### Problem
From the records below, please repeat exactly the line that has "289 | 4,59% |", the line that has "42 | 0,67% |", and every line between them, and nothing else.

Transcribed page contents
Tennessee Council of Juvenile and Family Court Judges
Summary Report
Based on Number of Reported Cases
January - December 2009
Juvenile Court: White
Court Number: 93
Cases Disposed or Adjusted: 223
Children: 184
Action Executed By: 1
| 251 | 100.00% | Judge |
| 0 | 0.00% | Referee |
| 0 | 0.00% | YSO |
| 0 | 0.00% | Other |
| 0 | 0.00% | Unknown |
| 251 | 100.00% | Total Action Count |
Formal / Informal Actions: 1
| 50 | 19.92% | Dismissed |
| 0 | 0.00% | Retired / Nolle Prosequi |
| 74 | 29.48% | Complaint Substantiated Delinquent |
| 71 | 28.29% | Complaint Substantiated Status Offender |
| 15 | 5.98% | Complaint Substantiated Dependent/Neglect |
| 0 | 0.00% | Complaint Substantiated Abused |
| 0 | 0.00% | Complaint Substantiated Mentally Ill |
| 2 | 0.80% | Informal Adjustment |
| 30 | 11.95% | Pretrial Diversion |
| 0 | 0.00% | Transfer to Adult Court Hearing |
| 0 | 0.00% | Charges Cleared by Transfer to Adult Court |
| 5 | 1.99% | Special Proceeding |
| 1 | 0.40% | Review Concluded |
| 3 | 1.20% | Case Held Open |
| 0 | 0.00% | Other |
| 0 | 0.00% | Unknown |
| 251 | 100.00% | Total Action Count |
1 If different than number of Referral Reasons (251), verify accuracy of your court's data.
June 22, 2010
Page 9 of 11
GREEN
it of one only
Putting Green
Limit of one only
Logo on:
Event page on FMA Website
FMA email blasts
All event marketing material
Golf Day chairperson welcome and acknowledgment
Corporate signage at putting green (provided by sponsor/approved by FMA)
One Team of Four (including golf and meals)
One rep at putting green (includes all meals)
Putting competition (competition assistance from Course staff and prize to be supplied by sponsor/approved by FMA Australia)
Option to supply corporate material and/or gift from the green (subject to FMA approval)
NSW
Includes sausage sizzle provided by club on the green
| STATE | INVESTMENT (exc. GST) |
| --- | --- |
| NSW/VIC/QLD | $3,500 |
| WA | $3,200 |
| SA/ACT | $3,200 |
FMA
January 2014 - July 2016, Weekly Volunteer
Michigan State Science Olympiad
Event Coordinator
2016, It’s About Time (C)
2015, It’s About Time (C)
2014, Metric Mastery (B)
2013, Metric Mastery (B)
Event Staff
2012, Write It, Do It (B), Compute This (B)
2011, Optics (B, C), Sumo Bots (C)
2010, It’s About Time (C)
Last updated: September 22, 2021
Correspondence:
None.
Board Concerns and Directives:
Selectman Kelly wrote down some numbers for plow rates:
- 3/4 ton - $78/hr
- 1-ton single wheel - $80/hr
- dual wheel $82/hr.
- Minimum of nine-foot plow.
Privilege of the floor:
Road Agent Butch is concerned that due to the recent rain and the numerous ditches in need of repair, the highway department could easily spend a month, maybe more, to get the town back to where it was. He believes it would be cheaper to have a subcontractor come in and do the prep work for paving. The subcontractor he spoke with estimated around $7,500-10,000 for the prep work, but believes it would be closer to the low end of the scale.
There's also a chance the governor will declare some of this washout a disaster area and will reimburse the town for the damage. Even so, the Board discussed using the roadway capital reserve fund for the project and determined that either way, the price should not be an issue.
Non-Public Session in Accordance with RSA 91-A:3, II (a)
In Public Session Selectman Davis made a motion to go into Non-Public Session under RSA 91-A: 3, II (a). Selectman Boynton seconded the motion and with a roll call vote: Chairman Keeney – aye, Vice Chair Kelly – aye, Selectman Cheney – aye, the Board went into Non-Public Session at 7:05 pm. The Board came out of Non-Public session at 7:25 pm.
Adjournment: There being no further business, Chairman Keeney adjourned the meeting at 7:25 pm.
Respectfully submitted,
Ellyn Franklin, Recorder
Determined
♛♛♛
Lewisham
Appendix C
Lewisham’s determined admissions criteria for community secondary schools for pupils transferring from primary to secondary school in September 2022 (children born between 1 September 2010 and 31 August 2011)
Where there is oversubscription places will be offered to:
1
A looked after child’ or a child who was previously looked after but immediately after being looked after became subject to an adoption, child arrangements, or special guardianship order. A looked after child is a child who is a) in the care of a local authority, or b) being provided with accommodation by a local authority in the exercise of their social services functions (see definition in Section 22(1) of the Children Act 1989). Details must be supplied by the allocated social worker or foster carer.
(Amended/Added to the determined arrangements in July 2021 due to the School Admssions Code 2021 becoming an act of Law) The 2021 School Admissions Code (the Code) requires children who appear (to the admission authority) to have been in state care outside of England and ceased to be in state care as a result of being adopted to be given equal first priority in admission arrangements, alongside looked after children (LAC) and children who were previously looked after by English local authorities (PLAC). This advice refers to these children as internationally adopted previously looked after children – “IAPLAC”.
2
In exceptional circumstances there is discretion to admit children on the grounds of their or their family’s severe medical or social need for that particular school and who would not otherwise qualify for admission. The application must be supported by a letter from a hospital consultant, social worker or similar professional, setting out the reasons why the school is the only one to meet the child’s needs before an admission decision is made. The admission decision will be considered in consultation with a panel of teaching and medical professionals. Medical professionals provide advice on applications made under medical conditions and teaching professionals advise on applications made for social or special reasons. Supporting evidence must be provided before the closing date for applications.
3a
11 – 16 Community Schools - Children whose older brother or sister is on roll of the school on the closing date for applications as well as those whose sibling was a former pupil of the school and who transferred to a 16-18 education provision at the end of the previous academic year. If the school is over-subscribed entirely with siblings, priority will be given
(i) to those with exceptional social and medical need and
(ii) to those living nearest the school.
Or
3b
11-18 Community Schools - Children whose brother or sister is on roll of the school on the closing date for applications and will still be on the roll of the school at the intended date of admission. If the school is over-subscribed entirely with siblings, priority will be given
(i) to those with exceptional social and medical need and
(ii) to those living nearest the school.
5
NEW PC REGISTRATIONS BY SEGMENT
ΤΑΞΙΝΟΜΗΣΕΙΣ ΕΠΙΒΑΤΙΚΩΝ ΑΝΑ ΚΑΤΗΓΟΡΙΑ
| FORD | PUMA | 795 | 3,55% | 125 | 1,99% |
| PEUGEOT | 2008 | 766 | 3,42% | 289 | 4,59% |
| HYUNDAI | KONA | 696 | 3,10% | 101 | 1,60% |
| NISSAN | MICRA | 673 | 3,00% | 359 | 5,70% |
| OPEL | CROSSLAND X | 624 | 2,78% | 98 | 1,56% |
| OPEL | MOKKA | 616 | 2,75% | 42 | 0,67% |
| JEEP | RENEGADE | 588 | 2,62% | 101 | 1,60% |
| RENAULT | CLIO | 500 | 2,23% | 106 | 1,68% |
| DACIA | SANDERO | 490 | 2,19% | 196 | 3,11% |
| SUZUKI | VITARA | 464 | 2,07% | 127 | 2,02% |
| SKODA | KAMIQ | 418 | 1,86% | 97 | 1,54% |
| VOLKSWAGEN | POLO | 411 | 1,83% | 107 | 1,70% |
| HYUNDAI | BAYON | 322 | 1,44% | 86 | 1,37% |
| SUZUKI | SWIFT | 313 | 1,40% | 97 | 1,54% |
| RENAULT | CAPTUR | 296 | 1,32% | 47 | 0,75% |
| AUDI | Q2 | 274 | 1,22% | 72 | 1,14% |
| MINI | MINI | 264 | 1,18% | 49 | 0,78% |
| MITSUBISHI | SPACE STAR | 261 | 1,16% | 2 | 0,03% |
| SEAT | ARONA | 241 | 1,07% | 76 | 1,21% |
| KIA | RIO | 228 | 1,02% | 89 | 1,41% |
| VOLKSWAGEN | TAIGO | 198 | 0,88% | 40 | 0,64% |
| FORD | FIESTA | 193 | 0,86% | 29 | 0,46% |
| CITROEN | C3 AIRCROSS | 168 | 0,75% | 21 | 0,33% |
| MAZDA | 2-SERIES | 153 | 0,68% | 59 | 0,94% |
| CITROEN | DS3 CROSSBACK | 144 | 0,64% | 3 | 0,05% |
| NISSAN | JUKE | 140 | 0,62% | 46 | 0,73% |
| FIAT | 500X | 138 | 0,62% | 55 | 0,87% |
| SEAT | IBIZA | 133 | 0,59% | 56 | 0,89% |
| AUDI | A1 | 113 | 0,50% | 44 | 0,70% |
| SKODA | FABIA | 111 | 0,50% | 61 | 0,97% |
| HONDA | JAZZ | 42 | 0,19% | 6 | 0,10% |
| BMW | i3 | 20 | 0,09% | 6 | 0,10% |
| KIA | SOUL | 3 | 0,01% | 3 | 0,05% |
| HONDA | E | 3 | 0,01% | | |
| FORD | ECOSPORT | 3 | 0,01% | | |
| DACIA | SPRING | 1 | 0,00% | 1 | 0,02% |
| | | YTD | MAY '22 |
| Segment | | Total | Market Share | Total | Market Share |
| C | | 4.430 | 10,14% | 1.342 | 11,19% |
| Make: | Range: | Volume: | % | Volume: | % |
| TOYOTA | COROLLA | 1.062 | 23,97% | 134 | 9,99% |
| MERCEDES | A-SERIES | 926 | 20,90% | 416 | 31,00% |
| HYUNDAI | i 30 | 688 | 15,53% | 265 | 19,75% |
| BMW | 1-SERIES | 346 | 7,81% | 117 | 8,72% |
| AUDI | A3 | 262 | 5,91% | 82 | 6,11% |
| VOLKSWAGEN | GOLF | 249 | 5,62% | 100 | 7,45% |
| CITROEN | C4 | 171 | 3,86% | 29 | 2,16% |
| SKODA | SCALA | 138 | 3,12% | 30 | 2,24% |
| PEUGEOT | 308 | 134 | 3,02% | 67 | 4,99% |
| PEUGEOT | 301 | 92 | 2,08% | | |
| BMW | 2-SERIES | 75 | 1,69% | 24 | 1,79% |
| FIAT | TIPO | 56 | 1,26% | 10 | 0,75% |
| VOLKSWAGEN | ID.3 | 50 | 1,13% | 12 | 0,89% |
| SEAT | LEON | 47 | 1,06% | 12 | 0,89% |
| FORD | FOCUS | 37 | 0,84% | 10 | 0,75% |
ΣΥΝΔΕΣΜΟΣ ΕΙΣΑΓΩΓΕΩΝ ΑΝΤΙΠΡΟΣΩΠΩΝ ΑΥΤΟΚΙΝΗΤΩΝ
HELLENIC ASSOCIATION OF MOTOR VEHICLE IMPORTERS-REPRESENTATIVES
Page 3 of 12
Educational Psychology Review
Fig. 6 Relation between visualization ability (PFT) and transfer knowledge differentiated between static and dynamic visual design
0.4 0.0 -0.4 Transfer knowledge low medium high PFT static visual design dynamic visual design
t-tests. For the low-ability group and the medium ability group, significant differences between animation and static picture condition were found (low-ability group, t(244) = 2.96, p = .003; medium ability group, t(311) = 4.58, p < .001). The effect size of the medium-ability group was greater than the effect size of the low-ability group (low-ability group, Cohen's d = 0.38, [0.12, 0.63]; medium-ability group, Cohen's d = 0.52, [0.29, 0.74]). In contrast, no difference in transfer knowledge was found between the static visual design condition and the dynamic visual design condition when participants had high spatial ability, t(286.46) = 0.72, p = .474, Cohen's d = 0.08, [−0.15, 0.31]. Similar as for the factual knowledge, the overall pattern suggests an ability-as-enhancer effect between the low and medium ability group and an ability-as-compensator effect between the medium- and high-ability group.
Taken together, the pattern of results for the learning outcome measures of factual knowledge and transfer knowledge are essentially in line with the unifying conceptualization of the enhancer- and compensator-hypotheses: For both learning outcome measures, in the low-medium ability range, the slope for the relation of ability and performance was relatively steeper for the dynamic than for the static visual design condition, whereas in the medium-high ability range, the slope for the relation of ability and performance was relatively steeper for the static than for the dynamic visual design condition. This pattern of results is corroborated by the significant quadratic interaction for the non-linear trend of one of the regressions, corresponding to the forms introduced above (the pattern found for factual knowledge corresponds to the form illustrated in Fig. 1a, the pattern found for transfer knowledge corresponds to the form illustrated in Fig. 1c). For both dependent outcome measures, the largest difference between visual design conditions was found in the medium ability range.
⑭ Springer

### Reply to the exercise
| PEUGEOT | 2008 | 766 | 3,42% | 289 | 4,59% |
| HYUNDAI | KONA | 696 | 3,10% | 101 | 1,60% |
| NISSAN | MICRA | 673 | 3,00% | 359 | 5,70% |
| OPEL | CROSSLAND X | 624 | 2,78% | 98 | 1,56% |
| OPEL | MOKKA | 616 | 2,75% | 42 | 0,67% |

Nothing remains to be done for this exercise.